Prove that if X is compact and Y is Hausdorff then a continuous bijection

[madness]

Homework Statement

Prove that if X is compact and Y is Hausdorff then a continuous bijection f: X \longrightarrow Y is a homeomorphism. (You may assume that a closed subspace of a compact space is compact, and that an identification space of a compact space is compact).

Homework Equations

A space X is compact if every open cover {\left{ U_{\lambda} | \lambda \in \Lambda \right}} , \cup U_{\lambda} = X.
A space is Hausdorff if for any pair of distinct points x,y in Y, there exist open sets separating them.

The Attempt at a Solution

Going on the hint of what I can assume, I define the equivalence class x~x' if f(x) = f(x'), with projection p(x) = [x]. Then f = gp: X -> X/~ -> Y. It may be easier to prove p and g are homeomorphisms than f. The identification space is compact, and so is any closed subset. We are given that f is a continuous bijection, so only need to show that f inverse is continuous, ie f(U) is open for any U open, or perhaps more easily that f(C) is closed for C closed in this case. A compact subset of a Hausdorff space is closed, so if I can prove that p maps a compact space to a compact space then I think I've proved p is a homeomorphism.
Then I would need to prove g.

 

[rasmhop]

I must admit that I don't really see why you would use the identification space. I don't think that your identification will help much because f is injective so f(x)=f(x') imply x=x' which means that ~ is just equality and therefore X is naturally homeomorphic to X/~ by the correspondence x \leftrightarrow \{x\}. Thus proving g a homeomorphism is pretty much the same as proving f a homeomorphism.

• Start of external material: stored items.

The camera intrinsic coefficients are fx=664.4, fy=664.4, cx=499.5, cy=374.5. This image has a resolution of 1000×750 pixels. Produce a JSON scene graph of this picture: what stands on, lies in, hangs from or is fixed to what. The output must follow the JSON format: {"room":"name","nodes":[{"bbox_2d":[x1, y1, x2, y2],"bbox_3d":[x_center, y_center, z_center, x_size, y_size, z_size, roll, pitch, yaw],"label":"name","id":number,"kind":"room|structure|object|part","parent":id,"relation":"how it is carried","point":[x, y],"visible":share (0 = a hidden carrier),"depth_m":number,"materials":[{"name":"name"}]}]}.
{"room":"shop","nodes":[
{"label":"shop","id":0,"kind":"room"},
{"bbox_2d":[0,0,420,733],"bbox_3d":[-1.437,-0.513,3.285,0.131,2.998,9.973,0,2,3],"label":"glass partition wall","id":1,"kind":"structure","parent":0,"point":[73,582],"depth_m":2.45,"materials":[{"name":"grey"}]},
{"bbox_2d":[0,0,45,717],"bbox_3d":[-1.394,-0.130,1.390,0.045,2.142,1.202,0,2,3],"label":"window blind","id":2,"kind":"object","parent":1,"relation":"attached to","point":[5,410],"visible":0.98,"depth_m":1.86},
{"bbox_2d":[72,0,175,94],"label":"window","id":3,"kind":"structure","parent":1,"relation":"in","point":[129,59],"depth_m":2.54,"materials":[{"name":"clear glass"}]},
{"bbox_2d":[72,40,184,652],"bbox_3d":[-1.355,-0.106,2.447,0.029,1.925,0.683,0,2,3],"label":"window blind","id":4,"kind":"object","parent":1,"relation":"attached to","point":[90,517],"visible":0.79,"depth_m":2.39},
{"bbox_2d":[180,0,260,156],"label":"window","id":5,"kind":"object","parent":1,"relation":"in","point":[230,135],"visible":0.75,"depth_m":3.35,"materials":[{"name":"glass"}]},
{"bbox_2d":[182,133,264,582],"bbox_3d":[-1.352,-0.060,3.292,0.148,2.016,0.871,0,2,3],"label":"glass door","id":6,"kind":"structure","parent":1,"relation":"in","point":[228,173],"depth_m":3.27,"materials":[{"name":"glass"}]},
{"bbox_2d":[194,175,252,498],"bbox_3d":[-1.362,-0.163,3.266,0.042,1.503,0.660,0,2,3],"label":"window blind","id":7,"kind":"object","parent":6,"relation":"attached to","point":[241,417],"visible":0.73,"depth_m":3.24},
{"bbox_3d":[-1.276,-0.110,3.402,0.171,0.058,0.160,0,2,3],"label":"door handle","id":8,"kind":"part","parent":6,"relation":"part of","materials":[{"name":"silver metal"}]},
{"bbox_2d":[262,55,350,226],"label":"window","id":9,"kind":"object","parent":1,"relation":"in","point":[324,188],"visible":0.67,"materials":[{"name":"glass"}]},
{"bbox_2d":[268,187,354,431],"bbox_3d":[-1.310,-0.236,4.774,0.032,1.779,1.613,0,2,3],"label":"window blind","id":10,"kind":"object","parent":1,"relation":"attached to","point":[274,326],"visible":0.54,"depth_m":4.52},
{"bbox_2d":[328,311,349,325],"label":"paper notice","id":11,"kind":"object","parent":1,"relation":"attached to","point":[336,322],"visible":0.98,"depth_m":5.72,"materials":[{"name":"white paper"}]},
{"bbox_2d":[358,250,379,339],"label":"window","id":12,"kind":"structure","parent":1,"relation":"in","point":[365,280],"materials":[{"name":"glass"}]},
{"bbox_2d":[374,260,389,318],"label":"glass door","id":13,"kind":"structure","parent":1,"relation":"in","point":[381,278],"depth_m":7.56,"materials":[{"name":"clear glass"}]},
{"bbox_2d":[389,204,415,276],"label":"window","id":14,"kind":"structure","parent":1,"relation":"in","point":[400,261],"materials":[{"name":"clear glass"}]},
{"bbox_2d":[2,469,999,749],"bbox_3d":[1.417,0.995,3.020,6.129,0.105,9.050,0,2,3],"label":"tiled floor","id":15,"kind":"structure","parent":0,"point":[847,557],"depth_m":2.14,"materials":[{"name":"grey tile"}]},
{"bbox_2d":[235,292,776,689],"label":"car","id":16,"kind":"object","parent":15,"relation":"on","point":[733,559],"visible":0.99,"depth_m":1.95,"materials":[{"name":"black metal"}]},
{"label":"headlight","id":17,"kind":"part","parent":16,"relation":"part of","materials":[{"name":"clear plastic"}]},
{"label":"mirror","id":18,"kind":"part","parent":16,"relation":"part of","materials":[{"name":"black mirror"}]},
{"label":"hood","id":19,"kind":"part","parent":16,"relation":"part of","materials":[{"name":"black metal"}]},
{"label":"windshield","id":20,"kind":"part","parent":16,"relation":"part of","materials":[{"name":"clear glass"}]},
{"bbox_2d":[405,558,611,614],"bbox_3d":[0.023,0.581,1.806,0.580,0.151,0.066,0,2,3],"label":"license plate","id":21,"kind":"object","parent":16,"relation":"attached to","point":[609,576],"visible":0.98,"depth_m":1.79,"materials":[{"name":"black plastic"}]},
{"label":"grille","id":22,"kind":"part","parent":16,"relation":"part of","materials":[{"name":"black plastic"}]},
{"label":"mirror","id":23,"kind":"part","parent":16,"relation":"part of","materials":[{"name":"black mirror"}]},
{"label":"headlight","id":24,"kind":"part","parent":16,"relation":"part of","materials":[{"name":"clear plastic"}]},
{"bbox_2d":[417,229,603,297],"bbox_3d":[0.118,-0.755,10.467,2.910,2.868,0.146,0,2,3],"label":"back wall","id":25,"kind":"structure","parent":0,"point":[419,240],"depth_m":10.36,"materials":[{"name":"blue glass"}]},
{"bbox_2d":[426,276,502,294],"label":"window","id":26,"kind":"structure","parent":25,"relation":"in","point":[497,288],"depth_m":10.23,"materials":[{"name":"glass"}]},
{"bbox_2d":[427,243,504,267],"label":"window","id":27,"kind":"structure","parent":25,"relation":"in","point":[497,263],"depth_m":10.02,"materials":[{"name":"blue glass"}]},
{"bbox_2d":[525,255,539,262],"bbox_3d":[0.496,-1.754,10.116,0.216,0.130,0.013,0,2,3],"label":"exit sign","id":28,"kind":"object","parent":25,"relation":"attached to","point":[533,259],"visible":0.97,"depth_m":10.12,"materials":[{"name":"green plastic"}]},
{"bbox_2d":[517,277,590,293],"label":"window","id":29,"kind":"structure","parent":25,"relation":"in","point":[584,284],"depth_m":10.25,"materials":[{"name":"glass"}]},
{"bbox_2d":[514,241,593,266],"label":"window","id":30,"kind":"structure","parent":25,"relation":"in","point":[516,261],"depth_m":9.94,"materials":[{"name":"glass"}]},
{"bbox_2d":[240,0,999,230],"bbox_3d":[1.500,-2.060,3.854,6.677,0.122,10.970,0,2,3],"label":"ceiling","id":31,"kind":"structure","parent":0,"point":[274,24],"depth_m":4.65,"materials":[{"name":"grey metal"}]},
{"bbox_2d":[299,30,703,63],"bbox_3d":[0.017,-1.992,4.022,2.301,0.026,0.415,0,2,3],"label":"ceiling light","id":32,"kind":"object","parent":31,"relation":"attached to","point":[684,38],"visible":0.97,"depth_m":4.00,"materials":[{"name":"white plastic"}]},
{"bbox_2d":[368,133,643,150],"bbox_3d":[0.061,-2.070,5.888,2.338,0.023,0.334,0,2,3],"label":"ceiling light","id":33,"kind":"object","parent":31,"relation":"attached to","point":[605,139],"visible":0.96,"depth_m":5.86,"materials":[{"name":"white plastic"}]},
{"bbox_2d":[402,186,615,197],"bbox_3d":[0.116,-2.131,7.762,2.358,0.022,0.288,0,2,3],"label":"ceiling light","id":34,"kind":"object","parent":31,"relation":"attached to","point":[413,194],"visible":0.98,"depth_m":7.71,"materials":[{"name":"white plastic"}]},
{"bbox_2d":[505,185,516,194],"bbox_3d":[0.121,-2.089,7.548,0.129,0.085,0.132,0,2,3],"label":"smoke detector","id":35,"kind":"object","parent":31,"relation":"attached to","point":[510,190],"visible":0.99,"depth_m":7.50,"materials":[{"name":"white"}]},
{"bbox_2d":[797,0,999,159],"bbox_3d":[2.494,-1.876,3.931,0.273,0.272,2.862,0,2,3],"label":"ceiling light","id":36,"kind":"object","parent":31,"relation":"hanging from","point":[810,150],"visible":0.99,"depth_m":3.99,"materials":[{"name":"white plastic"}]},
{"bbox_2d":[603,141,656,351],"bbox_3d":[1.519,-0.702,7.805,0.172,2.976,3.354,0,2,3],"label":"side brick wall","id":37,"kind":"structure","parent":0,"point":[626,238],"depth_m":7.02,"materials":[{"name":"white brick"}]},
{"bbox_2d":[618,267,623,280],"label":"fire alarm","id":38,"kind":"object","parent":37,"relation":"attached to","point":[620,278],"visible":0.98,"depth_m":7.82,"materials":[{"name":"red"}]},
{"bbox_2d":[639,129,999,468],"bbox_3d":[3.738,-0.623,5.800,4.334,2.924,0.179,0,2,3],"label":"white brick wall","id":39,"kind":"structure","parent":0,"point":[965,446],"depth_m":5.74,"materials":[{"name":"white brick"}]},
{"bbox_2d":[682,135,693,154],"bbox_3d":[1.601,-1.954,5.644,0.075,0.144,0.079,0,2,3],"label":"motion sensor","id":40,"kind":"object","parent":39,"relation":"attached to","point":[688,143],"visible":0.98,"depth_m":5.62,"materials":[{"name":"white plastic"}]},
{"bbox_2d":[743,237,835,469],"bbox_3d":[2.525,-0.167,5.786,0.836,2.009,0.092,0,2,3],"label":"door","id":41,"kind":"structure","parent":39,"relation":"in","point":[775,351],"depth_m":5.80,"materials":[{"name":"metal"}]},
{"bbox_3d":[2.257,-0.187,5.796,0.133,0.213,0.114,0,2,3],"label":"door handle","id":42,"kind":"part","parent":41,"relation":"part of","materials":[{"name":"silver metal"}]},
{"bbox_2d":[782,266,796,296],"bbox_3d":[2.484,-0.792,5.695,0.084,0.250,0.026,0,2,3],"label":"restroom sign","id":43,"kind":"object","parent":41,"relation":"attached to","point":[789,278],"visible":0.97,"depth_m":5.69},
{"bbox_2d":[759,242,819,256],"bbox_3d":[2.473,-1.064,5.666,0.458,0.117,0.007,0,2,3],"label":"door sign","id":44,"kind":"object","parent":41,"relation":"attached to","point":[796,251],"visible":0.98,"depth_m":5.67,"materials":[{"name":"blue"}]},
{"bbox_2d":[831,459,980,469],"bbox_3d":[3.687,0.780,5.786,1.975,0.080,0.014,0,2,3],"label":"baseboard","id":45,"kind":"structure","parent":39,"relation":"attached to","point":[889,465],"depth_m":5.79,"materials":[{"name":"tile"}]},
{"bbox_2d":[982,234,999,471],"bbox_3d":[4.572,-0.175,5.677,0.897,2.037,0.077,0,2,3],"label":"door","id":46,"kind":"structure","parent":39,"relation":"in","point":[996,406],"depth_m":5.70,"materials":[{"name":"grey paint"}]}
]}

Anyway the way I would do it without identification spaces is to realize that a continuous function maps compact subspaces to compact subspaces in general (either refer to your book or show it directly by considering a covering of f(C) where C compact, taking pre-images of the covering, using compactness to find a finite subcover of the pre-images and then finally using this to get a finite subcover of f(C)) and then simply assume C \subseteq X is closed and show:
C closed => C compact => f(C) compact => f(C) closed.

 

[madness]

Yeah you're right about my identification space, I didn't think about that. I think I was already going in the direction of showing compact spaces map to compact spaces, I'll try you're suggestion.

 

[madness]

Ok I copied the structure of an earlier proof and it seems straight forward:
Take a compact subspace C in X. Let U be an open covering of f(C) with sets U_{\lambda}. Define an open covering V of C by taking V_{\lambda} = f^{-1} \left( U_{\lambda} \right). Note that the openness of V relies on the continuity of f, and the fact that it covers C relies on the fact that f is bijective. Now taking a finite refinement of V gives a finite refinement of U, so f(C) is compact.

If C is closed, then C is compact in X. If f(C) is compact then f(C) is closed in Y, since Y is Hausdorff. So f(C) is closed for every C closed. Hence f inverse is continuous.

Does that look ok?

 

[rasmhop]

Does that look ok?

Yes except for one minor detail:

and the fact that it covers C relies on the fact that f is bijective.

You don't use the bijectiveness here. If x \in C, then f(x) \in f(C) so there exists some \lambda such that f(x) \in U_\lambda because U is a covering of f(C), and then x \in f^{-1}(U_\lambda) = V_\lambda. Thus the pre-images \{V_\lambda\} cover C whether f is bijective or not. Apart from that it's good.

 

[madness]

My definition of a covering is that the union of the V_{\lambda} is strictly equal to C, not a subset. It may be that all the x in C are covered, but if the map is not injective then f^{\left (-1) \right} could give out more elements than are in the set C. Otherwise the bijective property would be used. Now I realized I only used injectivity, I wonder if surjectivity is necessary?

 

[rasmhop]

My definition of a covering is that the union of the V_{\lambda} is strictly equal to C, not a subset. It may be that all the x in C are covered, but if the map is not injective then f^{\left (-1) \right} could give out more elements than are in the set C. Otherwise the bijective property would be used. Now I realized I only used injectivity, I wonder if surjectivity is necessary?

In that case: Yes you used it, but you don't need it. As you have observed f^{-1}(U_\lambda) is open in X, so V_\lambda' = f^{-1}(U_\lambda) \cap C is open in C given the subspace topology, so C is covered by \{V_\lambda'\} but of course for this problem it doesn't really matter since you know that f is bijective.